Facebook bans Israeli-based company aiming to influence politics in Africa to Latin America
Removal of 65 Facebook accounts, 161 pages, 23 groups, 12 events and four Instagram accounts linked to Archimedes Group after discovery of "co-ordinated inauthentic behaviour"
Facebook has banned an Israeli-based company after investigations showed it ran a campaign to influence elections in various countries and spread misinformation through its accounts.
The social media giant removed 65 Facebook accounts, 161 pages, 23 groups, 12 events and four Instagram accounts linked to Israeli company Archimedes Group, Nathaniel Gleicher, Facebook's head of cybersecurity policy, said in a statement on Thursday.
"The individuals behind this activity co-ordinated with one another to mislead others about who they were and what they were doing, and that was the basis for our action," Mr Gleicher said. "We don’t want our services to be used to manipulate people."
Facebook has faced increased pressure to more effectively and transparently tackle misinformation that aims to breed division and confusion during elections, after the revelation that the company was slow to discover and react to Russian interference in the 2016 US elections .
The Tel Aviv-based company specialises in political consulting, lobbying, public diplomacy and international public relations, according to its website, where it publicly boasts of using social media to "change reality according to our clients' wishes."
The company's slogan, "winning campaigns worldwide", is accompanied by images from Africa, Latin America and the Caribbean, on its homepage.
Facebook said it removed the misleading accounts after discovering they were in "co-ordinated inauthentic behaviour" that focused on people in Nigeria, Senegal, Togo, Angola, Niger and Tunisia along with some activity in Latin America and Southeast Asia.
The fake pages pushed content including political news on topics such as elections in various countries, election candidate views and criticism of political opponents, which garnered 2.8 million followers. About 5,500 accounts joined at least one of their groups and around 920 people followed one or more Instagram account.
Facebook's investigation showed that the Archimedes Group spent about $812,000 on fake advertising paid for in Brazilian reals, Israeli shekel and US dollars.

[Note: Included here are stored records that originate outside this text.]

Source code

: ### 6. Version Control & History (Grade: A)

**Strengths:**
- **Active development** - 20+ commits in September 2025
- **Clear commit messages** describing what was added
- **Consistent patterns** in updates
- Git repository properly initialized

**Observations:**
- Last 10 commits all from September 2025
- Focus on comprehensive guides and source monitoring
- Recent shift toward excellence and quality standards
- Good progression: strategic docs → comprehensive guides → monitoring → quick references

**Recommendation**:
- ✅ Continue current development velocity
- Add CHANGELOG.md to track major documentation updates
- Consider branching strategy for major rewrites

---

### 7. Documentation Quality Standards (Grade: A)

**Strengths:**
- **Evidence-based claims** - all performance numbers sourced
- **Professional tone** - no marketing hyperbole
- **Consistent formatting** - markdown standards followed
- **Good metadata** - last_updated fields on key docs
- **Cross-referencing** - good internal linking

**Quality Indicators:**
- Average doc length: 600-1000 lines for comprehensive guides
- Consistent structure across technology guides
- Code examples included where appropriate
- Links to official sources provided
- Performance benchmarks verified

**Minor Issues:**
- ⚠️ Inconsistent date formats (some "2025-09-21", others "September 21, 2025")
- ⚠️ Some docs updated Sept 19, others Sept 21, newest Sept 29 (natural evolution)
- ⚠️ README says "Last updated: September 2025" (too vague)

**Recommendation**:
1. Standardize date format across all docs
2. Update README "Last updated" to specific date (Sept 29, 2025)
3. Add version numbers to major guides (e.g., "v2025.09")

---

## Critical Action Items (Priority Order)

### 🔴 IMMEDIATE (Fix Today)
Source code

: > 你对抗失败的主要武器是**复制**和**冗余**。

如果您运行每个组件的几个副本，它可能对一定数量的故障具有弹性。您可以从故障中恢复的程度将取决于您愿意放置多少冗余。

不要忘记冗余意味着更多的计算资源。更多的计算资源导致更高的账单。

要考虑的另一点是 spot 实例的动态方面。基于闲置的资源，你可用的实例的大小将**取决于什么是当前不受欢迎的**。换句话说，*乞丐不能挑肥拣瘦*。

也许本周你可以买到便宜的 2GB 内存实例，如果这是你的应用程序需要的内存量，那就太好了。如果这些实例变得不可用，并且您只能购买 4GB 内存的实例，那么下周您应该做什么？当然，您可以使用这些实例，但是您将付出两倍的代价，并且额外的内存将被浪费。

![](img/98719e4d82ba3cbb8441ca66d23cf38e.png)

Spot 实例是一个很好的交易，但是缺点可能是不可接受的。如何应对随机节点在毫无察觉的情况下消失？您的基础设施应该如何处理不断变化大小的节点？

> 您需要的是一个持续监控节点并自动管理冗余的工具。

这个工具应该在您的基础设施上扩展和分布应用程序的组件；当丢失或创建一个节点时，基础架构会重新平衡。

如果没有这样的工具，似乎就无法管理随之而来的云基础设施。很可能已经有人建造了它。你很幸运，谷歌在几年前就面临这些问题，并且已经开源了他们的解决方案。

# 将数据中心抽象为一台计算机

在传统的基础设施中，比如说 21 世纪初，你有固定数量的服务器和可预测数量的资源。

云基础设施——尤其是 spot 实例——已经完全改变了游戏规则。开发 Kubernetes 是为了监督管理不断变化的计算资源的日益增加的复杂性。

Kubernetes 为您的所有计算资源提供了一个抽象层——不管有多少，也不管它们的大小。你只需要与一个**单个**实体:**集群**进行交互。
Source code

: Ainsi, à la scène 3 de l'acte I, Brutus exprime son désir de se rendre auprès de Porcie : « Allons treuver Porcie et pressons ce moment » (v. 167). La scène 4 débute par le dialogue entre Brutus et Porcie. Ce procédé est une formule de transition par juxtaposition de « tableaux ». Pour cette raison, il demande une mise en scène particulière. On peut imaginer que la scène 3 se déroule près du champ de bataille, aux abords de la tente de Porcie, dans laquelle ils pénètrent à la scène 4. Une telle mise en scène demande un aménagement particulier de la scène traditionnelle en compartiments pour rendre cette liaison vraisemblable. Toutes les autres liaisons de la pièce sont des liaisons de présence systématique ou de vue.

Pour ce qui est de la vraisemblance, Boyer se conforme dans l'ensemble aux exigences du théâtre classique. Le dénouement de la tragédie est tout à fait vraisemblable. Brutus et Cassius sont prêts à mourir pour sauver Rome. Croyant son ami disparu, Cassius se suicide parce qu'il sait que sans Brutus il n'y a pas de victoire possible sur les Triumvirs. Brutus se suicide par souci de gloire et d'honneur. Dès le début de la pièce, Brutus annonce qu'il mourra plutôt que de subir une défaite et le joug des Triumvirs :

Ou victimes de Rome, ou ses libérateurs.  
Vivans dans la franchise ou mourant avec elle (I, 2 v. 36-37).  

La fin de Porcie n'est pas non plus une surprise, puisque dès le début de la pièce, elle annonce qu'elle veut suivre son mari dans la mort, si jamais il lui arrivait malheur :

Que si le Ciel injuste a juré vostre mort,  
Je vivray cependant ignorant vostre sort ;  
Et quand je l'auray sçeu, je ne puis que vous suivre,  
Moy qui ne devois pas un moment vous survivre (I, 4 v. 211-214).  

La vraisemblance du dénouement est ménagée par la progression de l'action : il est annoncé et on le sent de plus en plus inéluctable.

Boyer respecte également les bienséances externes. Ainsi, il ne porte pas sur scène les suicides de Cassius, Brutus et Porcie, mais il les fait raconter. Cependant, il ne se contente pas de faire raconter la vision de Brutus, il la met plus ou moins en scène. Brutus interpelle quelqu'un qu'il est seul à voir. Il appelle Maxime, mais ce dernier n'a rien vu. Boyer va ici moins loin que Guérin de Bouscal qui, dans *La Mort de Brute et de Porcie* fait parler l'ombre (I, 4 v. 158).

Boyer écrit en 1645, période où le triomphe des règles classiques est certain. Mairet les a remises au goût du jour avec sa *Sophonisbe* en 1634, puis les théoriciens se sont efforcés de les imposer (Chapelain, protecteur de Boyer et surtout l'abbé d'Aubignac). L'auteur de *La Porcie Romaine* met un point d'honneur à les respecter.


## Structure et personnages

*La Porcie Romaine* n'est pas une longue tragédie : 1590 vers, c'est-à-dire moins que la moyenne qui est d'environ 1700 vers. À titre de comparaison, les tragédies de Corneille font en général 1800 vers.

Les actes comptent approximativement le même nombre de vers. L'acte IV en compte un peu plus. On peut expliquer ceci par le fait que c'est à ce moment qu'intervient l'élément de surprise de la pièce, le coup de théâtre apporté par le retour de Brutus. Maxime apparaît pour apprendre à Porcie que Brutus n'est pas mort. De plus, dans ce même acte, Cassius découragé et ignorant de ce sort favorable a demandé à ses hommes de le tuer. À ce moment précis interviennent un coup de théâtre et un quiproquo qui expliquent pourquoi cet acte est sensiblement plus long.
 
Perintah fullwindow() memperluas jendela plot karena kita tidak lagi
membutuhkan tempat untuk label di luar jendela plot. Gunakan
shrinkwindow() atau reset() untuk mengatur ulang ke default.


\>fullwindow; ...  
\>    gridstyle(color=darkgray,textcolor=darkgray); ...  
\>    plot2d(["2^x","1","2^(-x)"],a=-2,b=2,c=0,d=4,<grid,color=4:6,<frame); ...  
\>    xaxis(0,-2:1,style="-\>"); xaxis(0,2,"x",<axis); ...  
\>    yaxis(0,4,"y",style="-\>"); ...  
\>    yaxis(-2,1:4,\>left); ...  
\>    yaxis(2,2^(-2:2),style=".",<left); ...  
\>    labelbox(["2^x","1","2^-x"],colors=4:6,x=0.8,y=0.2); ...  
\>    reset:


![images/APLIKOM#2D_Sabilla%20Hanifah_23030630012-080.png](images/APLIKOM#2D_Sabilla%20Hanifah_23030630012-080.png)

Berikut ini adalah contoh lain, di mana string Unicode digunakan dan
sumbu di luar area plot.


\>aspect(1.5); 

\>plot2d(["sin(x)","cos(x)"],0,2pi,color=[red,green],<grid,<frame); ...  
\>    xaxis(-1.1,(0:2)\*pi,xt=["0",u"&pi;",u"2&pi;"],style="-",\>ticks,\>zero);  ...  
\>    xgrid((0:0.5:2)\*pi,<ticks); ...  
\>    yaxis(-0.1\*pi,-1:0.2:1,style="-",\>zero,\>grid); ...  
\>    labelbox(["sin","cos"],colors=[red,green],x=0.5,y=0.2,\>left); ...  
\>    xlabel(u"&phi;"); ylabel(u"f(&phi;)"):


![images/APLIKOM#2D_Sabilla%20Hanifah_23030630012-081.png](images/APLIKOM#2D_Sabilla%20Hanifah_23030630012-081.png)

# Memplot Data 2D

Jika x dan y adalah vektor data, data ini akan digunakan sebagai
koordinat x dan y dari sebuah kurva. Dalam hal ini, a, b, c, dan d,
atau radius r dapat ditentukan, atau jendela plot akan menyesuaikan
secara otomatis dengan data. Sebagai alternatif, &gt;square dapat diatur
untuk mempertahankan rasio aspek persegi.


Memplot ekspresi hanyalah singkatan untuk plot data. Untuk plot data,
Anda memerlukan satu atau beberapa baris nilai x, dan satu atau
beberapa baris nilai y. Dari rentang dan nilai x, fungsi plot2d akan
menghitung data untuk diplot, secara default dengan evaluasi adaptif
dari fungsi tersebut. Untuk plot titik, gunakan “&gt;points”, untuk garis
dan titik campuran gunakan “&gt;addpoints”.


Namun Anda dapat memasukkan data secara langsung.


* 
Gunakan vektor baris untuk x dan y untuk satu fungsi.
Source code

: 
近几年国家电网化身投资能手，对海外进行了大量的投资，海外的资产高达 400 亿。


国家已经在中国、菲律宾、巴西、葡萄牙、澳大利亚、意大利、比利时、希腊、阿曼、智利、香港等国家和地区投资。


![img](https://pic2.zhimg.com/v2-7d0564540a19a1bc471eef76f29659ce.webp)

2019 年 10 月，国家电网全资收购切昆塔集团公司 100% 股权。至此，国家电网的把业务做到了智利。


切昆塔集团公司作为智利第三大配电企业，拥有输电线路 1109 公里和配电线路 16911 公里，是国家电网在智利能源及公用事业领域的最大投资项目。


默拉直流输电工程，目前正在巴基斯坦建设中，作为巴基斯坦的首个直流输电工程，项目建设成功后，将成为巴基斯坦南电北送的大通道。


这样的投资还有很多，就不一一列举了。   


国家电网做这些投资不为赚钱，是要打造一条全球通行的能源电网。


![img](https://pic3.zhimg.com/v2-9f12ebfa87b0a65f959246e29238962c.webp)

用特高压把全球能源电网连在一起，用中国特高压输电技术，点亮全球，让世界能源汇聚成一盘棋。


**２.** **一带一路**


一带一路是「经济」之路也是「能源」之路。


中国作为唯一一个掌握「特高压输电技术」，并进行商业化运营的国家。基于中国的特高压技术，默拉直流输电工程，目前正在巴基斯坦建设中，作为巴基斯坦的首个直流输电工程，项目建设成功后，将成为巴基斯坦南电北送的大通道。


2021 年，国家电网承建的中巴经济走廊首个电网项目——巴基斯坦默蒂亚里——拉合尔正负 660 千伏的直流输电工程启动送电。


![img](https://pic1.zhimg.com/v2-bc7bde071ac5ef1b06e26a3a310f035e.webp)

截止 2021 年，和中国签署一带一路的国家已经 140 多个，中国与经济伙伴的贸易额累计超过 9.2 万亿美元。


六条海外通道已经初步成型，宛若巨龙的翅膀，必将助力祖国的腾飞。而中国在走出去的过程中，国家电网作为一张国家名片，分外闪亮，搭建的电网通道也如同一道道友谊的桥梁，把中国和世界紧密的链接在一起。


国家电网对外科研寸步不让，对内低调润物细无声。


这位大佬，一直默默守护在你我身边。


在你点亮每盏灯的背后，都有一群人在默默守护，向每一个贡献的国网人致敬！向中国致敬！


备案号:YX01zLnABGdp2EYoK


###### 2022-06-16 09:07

Mr Gliecher said the first ad ran in December 2012 with the most recent ad running in April 2019.
"We are making progress rooting out this abuse," Mr Gliecher said. "It’s an ongoing challenge."
AP said Archimedes Group did not immediately respond to its request for comment.
Facebook shared examples of the fake accounts' content that range from the Congolese presidential elections to a cartoon urging Tunisians to be wary of propaganda and manipulated images.
The tech giant has issued Archimedes Group a cease and desist letter after banning the company, Mr Gliecher said.